Rewrite the lines from the one containing "Source code" through the one containing "Due to financial", inclusive, replacing "haphazard" with "erratic" and leaving everything else unchanged. Give only those lines.

**DATASET CONTENT**.
################

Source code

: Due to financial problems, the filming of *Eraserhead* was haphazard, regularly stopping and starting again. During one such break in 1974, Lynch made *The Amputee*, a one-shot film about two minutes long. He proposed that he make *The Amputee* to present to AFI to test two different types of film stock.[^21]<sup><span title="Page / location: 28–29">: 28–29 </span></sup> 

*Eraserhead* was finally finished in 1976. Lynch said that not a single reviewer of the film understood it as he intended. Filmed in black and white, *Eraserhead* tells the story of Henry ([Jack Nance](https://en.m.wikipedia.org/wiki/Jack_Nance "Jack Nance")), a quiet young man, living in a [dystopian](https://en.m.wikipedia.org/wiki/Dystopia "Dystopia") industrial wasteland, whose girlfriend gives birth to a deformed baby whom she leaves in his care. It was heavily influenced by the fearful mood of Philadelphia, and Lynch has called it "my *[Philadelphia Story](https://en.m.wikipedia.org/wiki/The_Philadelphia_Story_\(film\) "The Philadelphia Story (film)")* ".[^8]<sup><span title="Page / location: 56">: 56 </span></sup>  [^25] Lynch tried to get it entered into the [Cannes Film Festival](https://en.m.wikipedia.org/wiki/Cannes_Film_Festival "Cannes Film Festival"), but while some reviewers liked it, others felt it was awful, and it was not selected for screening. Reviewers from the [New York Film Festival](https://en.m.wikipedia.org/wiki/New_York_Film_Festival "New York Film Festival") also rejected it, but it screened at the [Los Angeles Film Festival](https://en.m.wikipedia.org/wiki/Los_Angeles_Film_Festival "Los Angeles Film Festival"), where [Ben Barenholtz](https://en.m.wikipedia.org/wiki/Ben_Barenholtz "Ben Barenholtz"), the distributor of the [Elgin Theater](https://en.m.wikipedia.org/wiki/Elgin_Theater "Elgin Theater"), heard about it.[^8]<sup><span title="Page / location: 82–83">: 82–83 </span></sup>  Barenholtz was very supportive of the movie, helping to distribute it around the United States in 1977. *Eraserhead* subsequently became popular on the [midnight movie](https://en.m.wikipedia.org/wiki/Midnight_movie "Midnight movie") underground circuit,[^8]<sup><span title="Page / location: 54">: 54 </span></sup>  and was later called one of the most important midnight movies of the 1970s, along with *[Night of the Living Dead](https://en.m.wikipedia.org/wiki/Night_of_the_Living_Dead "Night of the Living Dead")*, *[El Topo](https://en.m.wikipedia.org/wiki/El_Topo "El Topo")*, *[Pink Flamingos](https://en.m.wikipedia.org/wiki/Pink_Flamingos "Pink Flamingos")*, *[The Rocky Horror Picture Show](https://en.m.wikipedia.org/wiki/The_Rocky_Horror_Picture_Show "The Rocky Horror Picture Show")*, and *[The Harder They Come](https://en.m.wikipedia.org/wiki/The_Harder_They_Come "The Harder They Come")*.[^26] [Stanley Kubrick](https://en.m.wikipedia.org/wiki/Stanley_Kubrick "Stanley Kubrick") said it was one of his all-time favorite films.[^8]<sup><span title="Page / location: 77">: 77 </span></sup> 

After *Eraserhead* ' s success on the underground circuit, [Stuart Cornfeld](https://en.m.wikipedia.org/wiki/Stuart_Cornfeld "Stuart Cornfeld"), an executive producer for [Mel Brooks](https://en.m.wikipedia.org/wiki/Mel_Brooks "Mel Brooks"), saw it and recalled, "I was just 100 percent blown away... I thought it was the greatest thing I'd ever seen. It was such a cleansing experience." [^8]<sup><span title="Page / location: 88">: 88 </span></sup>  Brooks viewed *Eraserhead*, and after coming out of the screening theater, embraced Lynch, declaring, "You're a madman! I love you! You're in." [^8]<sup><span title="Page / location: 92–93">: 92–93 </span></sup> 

################

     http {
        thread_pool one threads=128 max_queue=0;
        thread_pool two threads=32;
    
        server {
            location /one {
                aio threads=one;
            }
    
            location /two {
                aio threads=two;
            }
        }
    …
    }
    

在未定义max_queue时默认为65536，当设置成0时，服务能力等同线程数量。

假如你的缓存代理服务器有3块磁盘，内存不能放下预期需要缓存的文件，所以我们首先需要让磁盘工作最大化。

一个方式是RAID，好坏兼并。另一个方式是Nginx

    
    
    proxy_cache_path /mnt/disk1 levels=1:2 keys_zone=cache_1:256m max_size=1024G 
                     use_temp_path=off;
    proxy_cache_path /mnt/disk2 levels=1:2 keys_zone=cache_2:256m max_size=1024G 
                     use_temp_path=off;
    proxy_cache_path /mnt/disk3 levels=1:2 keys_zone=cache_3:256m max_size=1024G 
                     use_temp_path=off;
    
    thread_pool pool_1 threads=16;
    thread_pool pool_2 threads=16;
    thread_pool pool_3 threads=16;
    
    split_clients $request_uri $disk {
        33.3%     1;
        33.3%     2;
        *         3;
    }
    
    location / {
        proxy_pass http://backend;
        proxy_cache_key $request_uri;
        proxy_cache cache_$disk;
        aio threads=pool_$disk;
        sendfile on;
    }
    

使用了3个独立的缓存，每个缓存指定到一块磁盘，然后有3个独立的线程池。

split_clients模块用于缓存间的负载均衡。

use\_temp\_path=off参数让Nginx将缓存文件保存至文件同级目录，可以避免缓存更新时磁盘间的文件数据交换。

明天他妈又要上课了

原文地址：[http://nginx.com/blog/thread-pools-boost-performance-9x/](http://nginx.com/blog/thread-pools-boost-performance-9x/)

################

**RESULT OF THIS TASK**.
Source code

: Due to financial problems, the filming of *Eraserhead* was erratic, regularly stopping and starting again. During one such break in 1974, Lynch made *The Amputee*, a one-shot film about two minutes long. He proposed that he make *The Amputee* to present to AFI to test two different types of film stock.[^21]<sup><span title="Page / location: 28–29">: 28–29 </span></sup> 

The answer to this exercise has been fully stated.